A example input, say INPUT.txt, is like:

WTCCC66061->WTCCC66061 HAPLO1 AGACTCTGATAGCGATAACC
WTCCC66061->WTCCC66061 HAPLO2 GGGTTCCGATGGCGATAACC
WTCCC66062->WTCCC66062 HAPLO1 AGACTCTGATGGCGCTAACC
WTCCC66062->WTCCC66062 HAPLO2 AGACTCTGATAGCGATGATC
WTCCC66063->WTCCC66063 HAPLO1 AGACTCTTATGGCGCTAGCC
WTCCC66063->WTCCC66063 HAPLO2 AGACTCTTATAGCGATAACC
WTCCC66064->WTCCC66064 HAPLO1 AGACTCTGATGGCGATAGCC
WTCCC66064->WTCCC66064 HAPLO2 AGACTCTGATGACGCTAGCC
WTCCC66065->WTCCC66065 HAPLO1 AGACTCTGATGGCGATAACC
WTCCC66065->WTCCC66065 HAPLO2 AGACTCTGATGGCGATAGCC


My way to compile this source code into executable file is:

g++ -o Main Main.cpp libcsg/libcsg.a -I./libcsg -lz

where "libcsg" refers to all source code checked out from repository and contains files including "StringArray.h" and etc.

In large projects, Makefile is used, and an example can be found in "csg/karma" directory.


And if we run "./Main -h INPUT.txt -f 1 -t 3". It means we want to read INPUT.txt, get the text range from 1-3 (because of 0-indexed, actually it is from the second character to fourth character), count the pattern frequency, and also find out which line has the same text in range as the first line does.
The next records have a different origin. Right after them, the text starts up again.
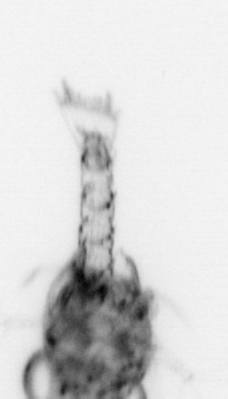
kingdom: Animalia
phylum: Arthropoda
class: Malacostraca
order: Decapoda
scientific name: Decapoda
The ouput looks like

The following parameters are in effect:
Haplotype File : INPUT.txt (-hname)
From Position : 1 (-f9999)
To Position : 3 (-t9999)

Haplotype Counts
GGT 1
GAC 9
Haplotypes that match the first one
WTCCC66062->WTCCC66062 (3)
WTCCC66062->WTCCC66062 (4)
WTCCC66063->WTCCC66063 (5)
WTCCC66063->WTCCC66063 (6)
WTCCC66064->WTCCC66064 (7)
WTCCC66064->WTCCC66064 (8)
WTCCC66065->WTCCC66065 (9)
WTCCC66065->WTCCC66065 (10)

Some Notes

  • To read a file, use IFILE class, which is wrapper for read/write file. A particular useful thing is that it handle gzipped file transparently. Important functions are: ifopen(), ifclose().
  • To handle strings, we prefer to use String class. In this area, handling string is a versatile task. A String class encapsulate basic operations such as index[], append(+), equality(=), extract(Left, Right, Mid). String class can be seamlessly used with IFILE class to acces file. See the while loop in the example code and notice the function ReadLine().
  • To tokenize a String class, we can use StringArray class. It has ReplaceToken() which will store each token field like an array.
  • To associate a String class to a integer type, there is a class named StringIntHash, important functions are IncrementCount(), Capacity() and SlotInUse().